> BRIEF
The required answer is an exact copy of every entry underneath.

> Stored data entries

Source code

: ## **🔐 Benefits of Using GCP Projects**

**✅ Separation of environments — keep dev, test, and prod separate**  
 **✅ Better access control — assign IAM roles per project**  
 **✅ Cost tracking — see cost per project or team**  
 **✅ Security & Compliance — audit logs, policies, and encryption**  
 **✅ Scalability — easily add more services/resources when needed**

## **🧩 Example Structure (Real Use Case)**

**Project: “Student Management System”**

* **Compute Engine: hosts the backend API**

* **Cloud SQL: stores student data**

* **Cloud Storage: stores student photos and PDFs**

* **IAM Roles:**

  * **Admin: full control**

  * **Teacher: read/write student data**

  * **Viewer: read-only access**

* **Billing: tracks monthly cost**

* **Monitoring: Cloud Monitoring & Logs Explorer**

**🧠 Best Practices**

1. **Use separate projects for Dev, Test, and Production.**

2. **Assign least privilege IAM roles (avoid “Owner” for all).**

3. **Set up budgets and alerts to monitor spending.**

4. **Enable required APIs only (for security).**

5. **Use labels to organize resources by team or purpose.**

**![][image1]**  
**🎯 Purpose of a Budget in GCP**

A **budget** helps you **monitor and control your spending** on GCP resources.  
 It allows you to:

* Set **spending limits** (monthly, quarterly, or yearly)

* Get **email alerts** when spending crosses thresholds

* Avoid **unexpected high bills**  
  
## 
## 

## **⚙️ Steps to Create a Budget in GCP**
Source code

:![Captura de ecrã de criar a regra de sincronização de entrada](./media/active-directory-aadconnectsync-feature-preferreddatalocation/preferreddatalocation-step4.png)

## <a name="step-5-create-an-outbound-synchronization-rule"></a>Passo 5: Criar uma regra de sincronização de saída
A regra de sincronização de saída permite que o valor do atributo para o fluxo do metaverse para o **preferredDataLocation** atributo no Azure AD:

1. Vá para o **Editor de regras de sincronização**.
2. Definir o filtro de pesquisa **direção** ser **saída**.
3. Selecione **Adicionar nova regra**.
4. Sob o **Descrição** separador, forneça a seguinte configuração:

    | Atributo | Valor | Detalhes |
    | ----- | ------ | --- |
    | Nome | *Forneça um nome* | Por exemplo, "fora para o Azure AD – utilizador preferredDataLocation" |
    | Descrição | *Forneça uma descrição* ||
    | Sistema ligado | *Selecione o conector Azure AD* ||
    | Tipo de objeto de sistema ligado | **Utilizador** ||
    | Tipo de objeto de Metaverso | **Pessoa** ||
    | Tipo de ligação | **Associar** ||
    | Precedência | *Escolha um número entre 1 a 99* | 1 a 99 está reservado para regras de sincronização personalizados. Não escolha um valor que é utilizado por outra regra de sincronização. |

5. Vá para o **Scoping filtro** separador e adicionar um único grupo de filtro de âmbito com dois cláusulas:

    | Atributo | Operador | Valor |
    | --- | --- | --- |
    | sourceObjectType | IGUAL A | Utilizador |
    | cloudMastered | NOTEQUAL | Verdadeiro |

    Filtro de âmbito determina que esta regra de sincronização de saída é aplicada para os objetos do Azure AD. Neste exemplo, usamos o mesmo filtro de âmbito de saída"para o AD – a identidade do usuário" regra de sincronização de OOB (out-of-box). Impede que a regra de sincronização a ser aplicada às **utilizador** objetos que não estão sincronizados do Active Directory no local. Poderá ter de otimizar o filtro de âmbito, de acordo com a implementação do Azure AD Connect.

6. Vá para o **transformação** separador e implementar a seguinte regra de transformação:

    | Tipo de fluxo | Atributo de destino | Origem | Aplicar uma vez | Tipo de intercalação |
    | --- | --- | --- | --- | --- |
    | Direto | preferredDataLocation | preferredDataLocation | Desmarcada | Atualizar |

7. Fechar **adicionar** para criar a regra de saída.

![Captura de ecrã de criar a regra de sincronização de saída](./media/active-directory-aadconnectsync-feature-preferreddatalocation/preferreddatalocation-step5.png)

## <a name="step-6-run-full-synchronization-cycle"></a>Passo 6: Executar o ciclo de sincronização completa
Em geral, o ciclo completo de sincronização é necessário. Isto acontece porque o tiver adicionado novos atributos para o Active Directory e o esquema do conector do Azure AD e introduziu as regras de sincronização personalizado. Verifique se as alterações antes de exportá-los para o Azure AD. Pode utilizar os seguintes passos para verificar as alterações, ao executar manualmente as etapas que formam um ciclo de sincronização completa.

> RESPONSE BOX
Source code

: ## **🔐 Benefits of Using GCP Projects**

**✅ Separation of environments — keep dev, test, and prod separate**  
 **✅ Better access control — assign IAM roles per project**  
 **✅ Cost tracking — see cost per project or team**  
 **✅ Security & Compliance — audit logs, policies, and encryption**  
 **✅ Scalability — easily add more services/resources when needed**

## **🧩 Example Structure (Real Use Case)**

**Project: “Student Management System”**

* **Compute Engine: hosts the backend API**

* **Cloud SQL: stores student data**

* **Cloud Storage: stores student photos and PDFs**

* **IAM Roles:**

  * **Admin: full control**

  * **Teacher: read/write student data**

  * **Viewer: read-only access**

* **Billing: tracks monthly cost**

* **Monitoring: Cloud Monitoring & Logs Explorer**

**🧠 Best Practices**

1. **Use separate projects for Dev, Test, and Production.**

2. **Assign least privilege IAM roles (avoid “Owner” for all).**

3. **Set up budgets and alerts to monitor spending.**

4. **Enable required APIs only (for security).**

5. **Use labels to organize resources by team or purpose.**

**![][image1]**  
**🎯 Purpose of a Budget in GCP**

A **budget** helps you **monitor and control your spending** on GCP resources.  
 It allows you to:

* Set **spending limits** (monthly, quarterly, or yearly)

* Get **email alerts** when spending crosses thresholds

* Avoid **unexpected high bills**  
  
## 
## 

## **⚙️ Steps to Create a Budget in GCP**
Source code

:![Captura de ecrã de criar a regra de sincronização de entrada](./media/active-directory-aadconnectsync-feature-preferreddatalocation/preferreddatalocation-step4.png)

## <a name="step-5-create-an-outbound-synchronization-rule"></a>Passo 5: Criar uma regra de sincronização de saída
A regra de sincronização de saída permite que o valor do atributo para o fluxo do metaverse para o **preferredDataLocation** atributo no Azure AD:

1. Vá para o **Editor de regras de sincronização**.
2. Definir o filtro de pesquisa **direção** ser **saída**.
3. Selecione **Adicionar nova regra**.
4. Sob o **Descrição** separador, forneça a seguinte configuração:

    | Atributo | Valor | Detalhes |
    | ----- | ------ | --- |
    | Nome | *Forneça um nome* | Por exemplo, "fora para o Azure AD – utilizador preferredDataLocation" |
    | Descrição | *Forneça uma descrição* ||
    | Sistema ligado | *Selecione o conector Azure AD* ||
    | Tipo de objeto de sistema ligado | **Utilizador** ||
    | Tipo de objeto de Metaverso | **Pessoa** ||
    | Tipo de ligação | **Associar** ||
    | Precedência | *Escolha um número entre 1 a 99* | 1 a 99 está reservado para regras de sincronização personalizados. Não escolha um valor que é utilizado por outra regra de sincronização. |

5. Vá para o **Scoping filtro** separador e adicionar um único grupo de filtro de âmbito com dois cláusulas:

    | Atributo | Operador | Valor |
    | --- | --- | --- |
    | sourceObjectType | IGUAL A | Utilizador |
    | cloudMastered | NOTEQUAL | Verdadeiro |

    Filtro de âmbito determina que esta regra de sincronização de saída é aplicada para os objetos do Azure AD. Neste exemplo, usamos o mesmo filtro de âmbito de saída"para o AD – a identidade do usuário" regra de sincronização de OOB (out-of-box). Impede que a regra de sincronização a ser aplicada às **utilizador** objetos que não estão sincronizados do Active Directory no local. Poderá ter de otimizar o filtro de âmbito, de acordo com a implementação do Azure AD Connect.

6. Vá para o **transformação** separador e implementar a seguinte regra de transformação:

    | Tipo de fluxo | Atributo de destino | Origem | Aplicar uma vez | Tipo de intercalação |
    | --- | --- | --- | --- | --- |
    | Direto | preferredDataLocation | preferredDataLocation | Desmarcada | Atualizar |

7. Fechar **adicionar** para criar a regra de saída.

![Captura de ecrã de criar a regra de sincronização de saída](./media/active-directory-aadconnectsync-feature-preferreddatalocation/preferreddatalocation-step5.png)

## <a name="step-6-run-full-synchronization-cycle"></a>Passo 6: Executar o ciclo de sincronização completa
Em geral, o ciclo completo de sincronização é necessário. Isto acontece porque o tiver adicionado novos atributos para o Active Directory e o esquema do conector do Azure AD e introduziu as regras de sincronização personalizado. Verifique se as alterações antes de exportá-los para o Azure AD. Pode utilizar os seguintes passos para verificar as alterações, ao executar manualmente as etapas que formam um ciclo de sincronização completa.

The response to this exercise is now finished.